When he returned there was a fresh redness in Pelliter's eyes, and he
puffed out thick clouds of smoke from his pipe to hide his face.
MacVeigh thought of that parting often in the days that followed.
Pelliter stood last in the door, and in his face was a look which
MacVeigh wished that he had not seen. In his own heart was the dread
and the fear, the thing which he could not name.
For hours he could not shake off the gloom that oppressed him. He
strode at the head of old Kazan, the leader, striking a course due
south by compass. When he fell back for the third time to look at
little Isobel he found the child buried deep in her blankets sound
asleep. She did not awake until he stopped to make tea at noon. It was
four o'clock when he halted again to make camp in the shelter of a
clump of tall spruce. Isobel had slept most of the day. She was wide
awake now, laughing at him as he dug her out of her nest.
"Give me a kiss," he demanded.
Isobel complied, putting her two little hands to his face.
"You're a-- a little peach," he cried. "There ain't been a whimper out
of you all day. And now we're going to have a fire-- a big fire."
He set about his work, whistling for the first time since morning. He
set up his silk Service tent, cut spruce and balsam boughs until he
had them a foot deep inside, and then dragged in wood for half an
hour. By that time it was dark and the big fire was softening the snow
for thirty feet around. He had taken off Isobel's thick, swaddling
coat, and the child's pretty face shone pink in the fireglow. The
light danced red and gold in her tangled curls, and as they ate
supper, both on the same blanket, Billy saw opposite him more and more
of what he knew he would find in the woman. When they had finished he
produced a small pocket comb and drew Isobel close up to him.

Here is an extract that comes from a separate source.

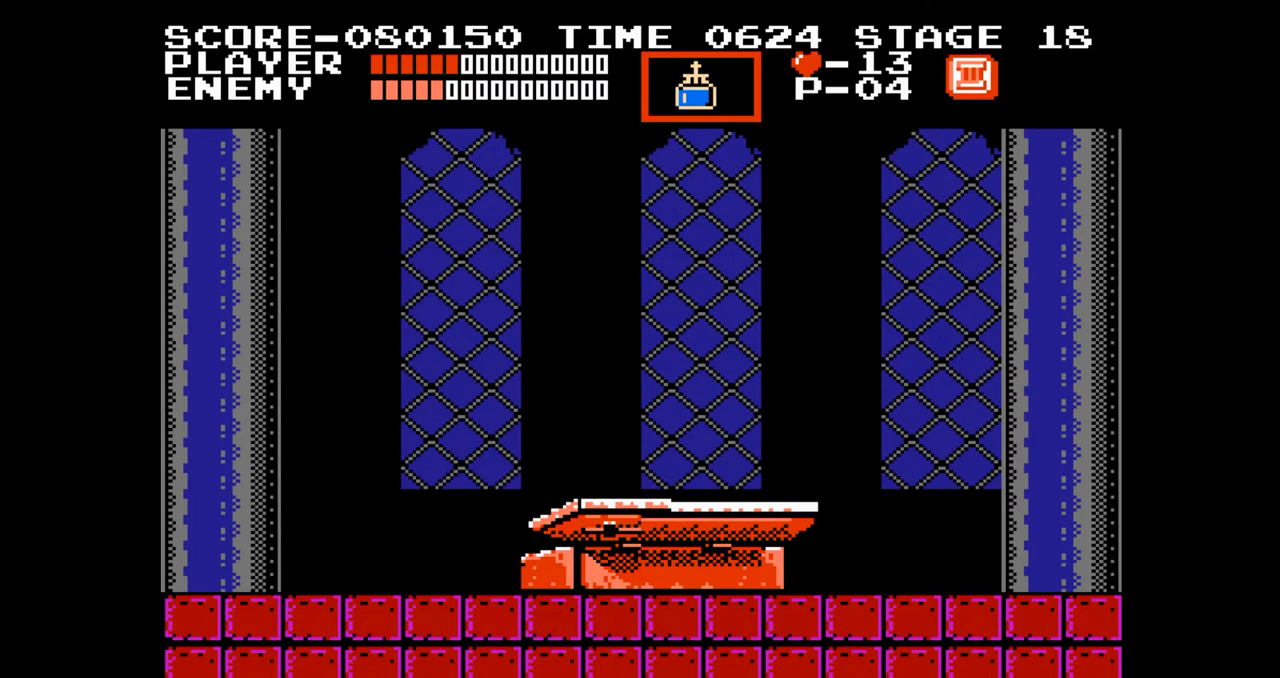
{"buttons": ["DPAD_LEFT"], "events": []}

One by
one he smoothed the tangles out of her curls, his heart beating
joyously as the silken touch of them ran through his fingers. Once he
had felt that same soft touch of the woman's hair against his face. It
had been an accidental caress, but he had treasured it in his memory.
It seemed real again now, and the thrill of it made him place little
Isobel alone again on the blanket, while he rose to his feet. He threw
fresh fuel on the fire, and then he found that the warmth had softened
the snow until it clung to his feet. The discovery gave him an
inspiration. A warmth that was not of the fire leaped into his face,
and he gathered up the softened snow, raking it into piles with a
snow-shoe; and before Isobel's astonished and delighted eyes there
grew into shape a snow-man almost as big as himself. He gave it arms
and a head, and eyes of charred wood, and when it was done he placed
his own cap on the crown of it and his pipe in its mouth. Little
Isobel screamed with delight, and together, hand in hand, they danced
around and around it, just as he and the other girls and boys had
danced years and years ago. And when they stopped there were tears of
laughter and joy in the child's eyes and a filmy mist of another sort
in Billy's.
It was the snow-man that brought back to him years and years of lost
hopes. They flooded in upon him until it seemed as though the old life
was the life of yesterday and waiting for him now just beyond the edge
of the black forest. Long after Isobel was asleep in the tent he sat
and looked at the snow-man; and more and more his heart sang with a
new joy, until it seemed as though he must rise and cry out in the
eagerness and hope that filled him. In the snow-man, slowly melting
before the fire, there was a heart and a soul and voice. It was
calling to him, urging him as nothing in the world had ever urged him
before. He would go back to the old home down in God's country, to the
old playmates who were men and women now. They would welcome him-- and
they would welcome the woman. For he would take her. For the first
time he made himself believe that she would go. And there, hand in
hand, they would follow his boyhood footprints over the meadows and
through the hills, and he would gather flowers for her in place of the
mother that was gone, and he would tell her all the old stories of the
days that were passed.
It was the snow-man!
XV
LE MORT ROUGE-- AND ISOBEL
Until late that night Billy sat beside his campfire with the snow-man.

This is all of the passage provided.